Vier Jahre mussten Rüstungsindustrielle und Verbandsoffizielle auf die ILA-Show verzichten. Die im Zweijahrestakt stattfindende ILA ging coronabedingt letztmals 2018 über die Bühne. Damals noch mit 1.100 Ausstellern und ohne Besucherkontingente. Nun gibt es Einschränkungen als Folge der Inbetriebnahme des BER, da die zweite Start- und Landebahn nicht mehr für die ILA genutzt werden kann. »Aber wichtig ist uns vor allen Dingen die Qualität«, so ILA-Sprecherin Britta Wolters am Montag zu dpa.

Zählt dazu auch das Ziel, emmissionsfrei zu fliegen? Das soll bis 2050 passieren, darauf hatte sich der internationale Airline-Verband IATA im zurückliegenden Jahr verständigt. »Wir sind auf dem Weg dahin«, wurde Volker Thum, BDLI-Hauptgeschäftsführer, am Dienstag auf RBB 24 zitiert. Moderne Antriebe, synthetische Kraftstoffe – all das stehe momentan im Fokus der Branche. Kaum mehr als Luftnummern, befand Jonas Asal, Flugverkehrsreferent bei Robin Wood, am Mittwoch gegenüber jW. Denn: Die angepriesenen neuen Antriebstechnologien und avisierten Effizienzsteigerungen reichten längst nicht und kämen zu spät, um den Kohlendioxidausstoß signifikant zu senken. Asal: »Wirklich klimaneutral sind nur Flugzeuge, die nicht gebaut wurden.«

Der Trend indes sieht anders aus. Flugzeugproduzenten sind zuversichtlich, die Stimmung ist gut. Bei Airbus allemal. Die Billigairline Easyjet habe kürzlich mehr als 50 neue A 320 neo in Auftrag gegeben, berichtete das Handelsblatt am Mittwoch. Einen Tag zuvor hatte die Arbeitsgemeinschaft Deutscher Verkehrsflughäfen (ADV) die aktuellen Zahlen zu den hiesigen Drehkreuzen für den Mai dieses Jahres verkündet. Das Passagieraufkommen steigt wieder rasant, liegt bei rund 70 Prozent des Vorkrisenniveaus von 2019 – oder ist fünffach höher als im Vergleichszeitraum 2021.

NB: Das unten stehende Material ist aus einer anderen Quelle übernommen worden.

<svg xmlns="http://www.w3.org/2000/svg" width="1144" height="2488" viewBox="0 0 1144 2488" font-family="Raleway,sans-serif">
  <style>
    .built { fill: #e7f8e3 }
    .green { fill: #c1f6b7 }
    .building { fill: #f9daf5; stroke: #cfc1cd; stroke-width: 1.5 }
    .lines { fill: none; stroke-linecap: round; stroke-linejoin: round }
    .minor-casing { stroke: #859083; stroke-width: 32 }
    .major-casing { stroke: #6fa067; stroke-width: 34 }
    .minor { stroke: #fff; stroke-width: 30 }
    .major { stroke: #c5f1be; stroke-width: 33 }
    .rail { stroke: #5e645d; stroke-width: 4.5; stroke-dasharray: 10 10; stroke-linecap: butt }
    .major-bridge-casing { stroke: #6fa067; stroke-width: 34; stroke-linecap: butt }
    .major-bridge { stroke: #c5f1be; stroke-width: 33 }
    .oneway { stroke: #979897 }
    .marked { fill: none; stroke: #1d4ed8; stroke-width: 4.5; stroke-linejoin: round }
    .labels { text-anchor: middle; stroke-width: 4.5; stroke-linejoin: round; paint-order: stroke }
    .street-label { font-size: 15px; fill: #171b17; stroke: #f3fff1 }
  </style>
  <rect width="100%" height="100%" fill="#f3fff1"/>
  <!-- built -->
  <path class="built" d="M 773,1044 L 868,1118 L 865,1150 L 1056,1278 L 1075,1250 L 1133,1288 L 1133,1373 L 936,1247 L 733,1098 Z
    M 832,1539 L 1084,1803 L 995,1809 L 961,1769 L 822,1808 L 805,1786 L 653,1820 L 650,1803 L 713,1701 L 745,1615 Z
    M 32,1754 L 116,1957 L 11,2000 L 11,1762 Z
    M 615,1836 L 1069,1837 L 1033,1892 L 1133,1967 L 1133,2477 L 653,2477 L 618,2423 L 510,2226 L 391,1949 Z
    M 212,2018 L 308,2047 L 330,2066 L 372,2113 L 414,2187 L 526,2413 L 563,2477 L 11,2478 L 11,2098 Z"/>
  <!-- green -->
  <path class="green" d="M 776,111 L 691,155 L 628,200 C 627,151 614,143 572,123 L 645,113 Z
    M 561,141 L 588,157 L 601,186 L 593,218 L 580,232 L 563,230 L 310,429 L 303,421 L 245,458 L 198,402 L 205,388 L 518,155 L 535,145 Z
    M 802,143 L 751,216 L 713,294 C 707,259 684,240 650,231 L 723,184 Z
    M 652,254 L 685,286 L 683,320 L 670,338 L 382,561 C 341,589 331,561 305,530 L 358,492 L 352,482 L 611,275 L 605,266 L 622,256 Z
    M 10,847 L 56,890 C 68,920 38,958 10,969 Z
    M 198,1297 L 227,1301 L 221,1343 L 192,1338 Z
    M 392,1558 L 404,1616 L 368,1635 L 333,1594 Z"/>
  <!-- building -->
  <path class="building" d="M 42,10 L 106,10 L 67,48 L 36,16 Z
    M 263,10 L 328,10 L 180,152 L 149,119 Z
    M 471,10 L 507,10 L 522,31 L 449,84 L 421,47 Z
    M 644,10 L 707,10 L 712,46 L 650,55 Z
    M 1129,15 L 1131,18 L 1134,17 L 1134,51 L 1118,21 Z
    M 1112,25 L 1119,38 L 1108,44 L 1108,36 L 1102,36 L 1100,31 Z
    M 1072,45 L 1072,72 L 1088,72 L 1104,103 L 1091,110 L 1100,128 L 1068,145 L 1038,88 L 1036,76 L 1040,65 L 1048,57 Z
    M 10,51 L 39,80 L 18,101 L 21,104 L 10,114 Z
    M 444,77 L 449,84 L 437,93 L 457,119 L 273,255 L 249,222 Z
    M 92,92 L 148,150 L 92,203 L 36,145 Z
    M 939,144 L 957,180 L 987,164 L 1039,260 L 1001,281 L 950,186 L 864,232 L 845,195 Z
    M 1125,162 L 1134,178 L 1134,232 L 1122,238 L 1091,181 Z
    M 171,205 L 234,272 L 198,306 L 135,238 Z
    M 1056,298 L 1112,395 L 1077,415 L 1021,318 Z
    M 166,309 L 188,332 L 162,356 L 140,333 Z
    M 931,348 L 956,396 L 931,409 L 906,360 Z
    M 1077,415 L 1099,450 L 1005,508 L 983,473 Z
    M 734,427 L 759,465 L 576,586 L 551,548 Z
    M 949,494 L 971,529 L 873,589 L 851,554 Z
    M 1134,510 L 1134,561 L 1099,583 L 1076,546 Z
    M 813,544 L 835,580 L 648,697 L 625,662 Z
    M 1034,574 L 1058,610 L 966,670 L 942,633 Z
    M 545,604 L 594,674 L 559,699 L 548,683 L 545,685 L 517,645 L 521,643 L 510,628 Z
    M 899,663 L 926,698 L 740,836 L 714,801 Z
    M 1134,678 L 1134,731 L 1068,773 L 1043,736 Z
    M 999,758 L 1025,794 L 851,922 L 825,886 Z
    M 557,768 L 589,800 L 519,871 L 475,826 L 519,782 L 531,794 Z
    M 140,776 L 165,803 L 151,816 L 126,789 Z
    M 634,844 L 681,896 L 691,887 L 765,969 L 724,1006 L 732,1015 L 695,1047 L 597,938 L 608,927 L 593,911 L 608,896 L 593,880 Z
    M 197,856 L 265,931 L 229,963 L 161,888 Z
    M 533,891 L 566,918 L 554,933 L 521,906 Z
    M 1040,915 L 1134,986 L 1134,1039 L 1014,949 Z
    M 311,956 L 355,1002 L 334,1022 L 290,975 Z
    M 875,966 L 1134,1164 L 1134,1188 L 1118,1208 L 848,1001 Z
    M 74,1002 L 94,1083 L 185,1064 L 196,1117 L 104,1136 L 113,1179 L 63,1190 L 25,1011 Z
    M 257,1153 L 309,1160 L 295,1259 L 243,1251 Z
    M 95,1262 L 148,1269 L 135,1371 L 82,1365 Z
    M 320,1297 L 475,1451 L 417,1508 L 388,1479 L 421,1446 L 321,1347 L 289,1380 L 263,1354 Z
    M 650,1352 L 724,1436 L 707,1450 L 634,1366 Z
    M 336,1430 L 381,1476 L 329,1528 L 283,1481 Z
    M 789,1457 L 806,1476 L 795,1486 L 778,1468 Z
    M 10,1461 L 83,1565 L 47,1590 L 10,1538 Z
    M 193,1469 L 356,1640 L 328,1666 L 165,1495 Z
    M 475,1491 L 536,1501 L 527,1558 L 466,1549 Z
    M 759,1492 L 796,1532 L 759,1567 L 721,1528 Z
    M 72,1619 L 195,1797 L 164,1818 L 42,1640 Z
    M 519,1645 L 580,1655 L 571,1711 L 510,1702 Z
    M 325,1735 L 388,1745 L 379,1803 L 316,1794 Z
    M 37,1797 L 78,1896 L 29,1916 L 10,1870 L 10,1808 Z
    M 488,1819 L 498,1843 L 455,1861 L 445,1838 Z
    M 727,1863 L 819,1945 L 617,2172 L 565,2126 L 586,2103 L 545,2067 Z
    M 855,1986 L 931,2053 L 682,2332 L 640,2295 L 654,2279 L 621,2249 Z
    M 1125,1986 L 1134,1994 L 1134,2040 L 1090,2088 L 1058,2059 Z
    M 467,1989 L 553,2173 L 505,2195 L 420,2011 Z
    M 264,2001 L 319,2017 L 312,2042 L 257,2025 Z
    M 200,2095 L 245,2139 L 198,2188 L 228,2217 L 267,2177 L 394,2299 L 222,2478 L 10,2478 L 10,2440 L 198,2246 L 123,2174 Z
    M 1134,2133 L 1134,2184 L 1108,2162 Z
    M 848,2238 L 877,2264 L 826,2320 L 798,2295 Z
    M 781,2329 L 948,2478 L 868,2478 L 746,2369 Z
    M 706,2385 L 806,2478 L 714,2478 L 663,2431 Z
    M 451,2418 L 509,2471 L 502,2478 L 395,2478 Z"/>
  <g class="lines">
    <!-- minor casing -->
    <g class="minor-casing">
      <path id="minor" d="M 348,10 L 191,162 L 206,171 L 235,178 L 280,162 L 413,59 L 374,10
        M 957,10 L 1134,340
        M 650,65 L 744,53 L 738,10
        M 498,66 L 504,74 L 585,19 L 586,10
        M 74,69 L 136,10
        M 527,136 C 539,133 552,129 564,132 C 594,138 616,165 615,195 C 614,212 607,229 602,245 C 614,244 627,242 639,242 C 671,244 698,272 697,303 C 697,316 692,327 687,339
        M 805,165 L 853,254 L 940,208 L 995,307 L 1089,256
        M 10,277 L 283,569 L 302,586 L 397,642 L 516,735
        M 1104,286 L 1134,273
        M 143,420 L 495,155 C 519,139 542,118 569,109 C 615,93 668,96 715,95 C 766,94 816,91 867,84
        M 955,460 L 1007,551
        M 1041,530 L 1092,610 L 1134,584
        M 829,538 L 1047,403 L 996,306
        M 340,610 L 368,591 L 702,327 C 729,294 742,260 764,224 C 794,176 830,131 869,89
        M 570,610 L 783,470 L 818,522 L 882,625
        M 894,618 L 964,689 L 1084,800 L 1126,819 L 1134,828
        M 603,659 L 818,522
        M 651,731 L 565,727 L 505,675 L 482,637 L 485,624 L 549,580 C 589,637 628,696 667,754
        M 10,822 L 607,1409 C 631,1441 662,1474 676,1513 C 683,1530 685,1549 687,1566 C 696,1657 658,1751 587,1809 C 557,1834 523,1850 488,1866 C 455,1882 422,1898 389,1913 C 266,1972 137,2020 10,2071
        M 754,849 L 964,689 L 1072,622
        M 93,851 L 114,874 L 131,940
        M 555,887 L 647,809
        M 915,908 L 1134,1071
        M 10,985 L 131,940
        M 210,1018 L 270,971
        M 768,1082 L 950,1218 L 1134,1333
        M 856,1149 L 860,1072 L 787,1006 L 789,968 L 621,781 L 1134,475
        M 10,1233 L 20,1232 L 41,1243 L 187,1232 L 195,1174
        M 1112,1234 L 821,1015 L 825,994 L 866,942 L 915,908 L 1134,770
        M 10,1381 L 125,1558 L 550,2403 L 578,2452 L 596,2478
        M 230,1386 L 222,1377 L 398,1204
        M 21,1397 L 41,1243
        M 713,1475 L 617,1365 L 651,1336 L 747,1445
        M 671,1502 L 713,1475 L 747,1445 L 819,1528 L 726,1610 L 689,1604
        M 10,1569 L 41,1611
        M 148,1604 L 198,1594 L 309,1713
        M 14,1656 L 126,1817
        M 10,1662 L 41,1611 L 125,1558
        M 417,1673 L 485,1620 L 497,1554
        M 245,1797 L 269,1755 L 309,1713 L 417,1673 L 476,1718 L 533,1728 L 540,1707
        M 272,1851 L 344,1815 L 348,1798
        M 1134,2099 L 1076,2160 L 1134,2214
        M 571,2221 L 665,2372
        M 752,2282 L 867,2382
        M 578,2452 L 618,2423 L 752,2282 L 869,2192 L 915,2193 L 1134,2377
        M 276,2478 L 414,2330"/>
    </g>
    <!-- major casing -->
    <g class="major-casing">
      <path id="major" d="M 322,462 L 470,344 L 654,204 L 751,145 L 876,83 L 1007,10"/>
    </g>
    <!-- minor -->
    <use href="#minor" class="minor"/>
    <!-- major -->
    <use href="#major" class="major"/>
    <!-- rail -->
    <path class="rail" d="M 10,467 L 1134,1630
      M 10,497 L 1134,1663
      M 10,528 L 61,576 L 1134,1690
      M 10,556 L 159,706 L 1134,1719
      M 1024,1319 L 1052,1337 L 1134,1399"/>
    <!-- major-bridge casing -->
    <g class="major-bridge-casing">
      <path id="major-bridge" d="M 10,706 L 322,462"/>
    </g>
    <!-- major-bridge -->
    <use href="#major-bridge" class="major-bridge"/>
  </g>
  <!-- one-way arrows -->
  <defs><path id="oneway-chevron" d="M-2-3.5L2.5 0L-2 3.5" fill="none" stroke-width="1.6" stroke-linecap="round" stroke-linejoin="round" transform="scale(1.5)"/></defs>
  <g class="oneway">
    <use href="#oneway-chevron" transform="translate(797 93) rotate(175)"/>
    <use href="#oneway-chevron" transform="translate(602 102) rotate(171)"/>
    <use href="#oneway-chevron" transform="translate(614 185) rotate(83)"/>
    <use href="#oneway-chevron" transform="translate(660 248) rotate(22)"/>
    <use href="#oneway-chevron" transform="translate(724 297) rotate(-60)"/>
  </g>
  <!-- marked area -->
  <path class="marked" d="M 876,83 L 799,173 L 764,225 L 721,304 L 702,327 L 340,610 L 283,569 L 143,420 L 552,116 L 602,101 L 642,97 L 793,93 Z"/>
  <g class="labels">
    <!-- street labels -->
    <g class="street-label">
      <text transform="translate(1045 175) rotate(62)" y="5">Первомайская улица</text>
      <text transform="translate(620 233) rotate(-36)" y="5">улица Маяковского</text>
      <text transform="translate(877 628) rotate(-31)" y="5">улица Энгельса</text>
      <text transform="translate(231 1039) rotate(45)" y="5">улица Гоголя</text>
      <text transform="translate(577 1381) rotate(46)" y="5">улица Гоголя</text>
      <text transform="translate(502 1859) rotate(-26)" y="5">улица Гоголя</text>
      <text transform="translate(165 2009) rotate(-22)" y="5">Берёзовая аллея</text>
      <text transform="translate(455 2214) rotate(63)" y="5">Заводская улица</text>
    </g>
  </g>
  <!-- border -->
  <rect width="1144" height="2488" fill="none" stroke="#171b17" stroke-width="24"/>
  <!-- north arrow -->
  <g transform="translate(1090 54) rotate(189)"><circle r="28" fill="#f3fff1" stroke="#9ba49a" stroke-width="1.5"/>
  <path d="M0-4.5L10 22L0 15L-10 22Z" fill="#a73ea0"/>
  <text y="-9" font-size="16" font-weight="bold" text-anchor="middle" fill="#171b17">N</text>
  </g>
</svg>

Aber noch etwas stört Asal: Die Industrie wolle das Gros der Emissionen auch künftig mittels sogenannter CO2-Kompensationsgeschäfte »neutralisieren«. Eine Art Etikettenschwindel, der mit Klimaneutralität nichts zu tun hat, wenn als vermeintlicher Ausgleich für den Flugverkehr ein paar Bäumchen gepflanzt werden. Statt dessen müssten jetzt politische Regulierungen her, betonte Asal. Welche? »Verbot von Kurzstreckenflügen, Einführung einer europäischen Kerosinsteuer, Schließung von Regionalairports und Stopp von Flughafenausbauten.« All das dürfte auf sich warten lassen. Das Bundesverkehrsministerium ließ eine jW-Anfrage dazu bis Redaktionsschluss unbeantwortet.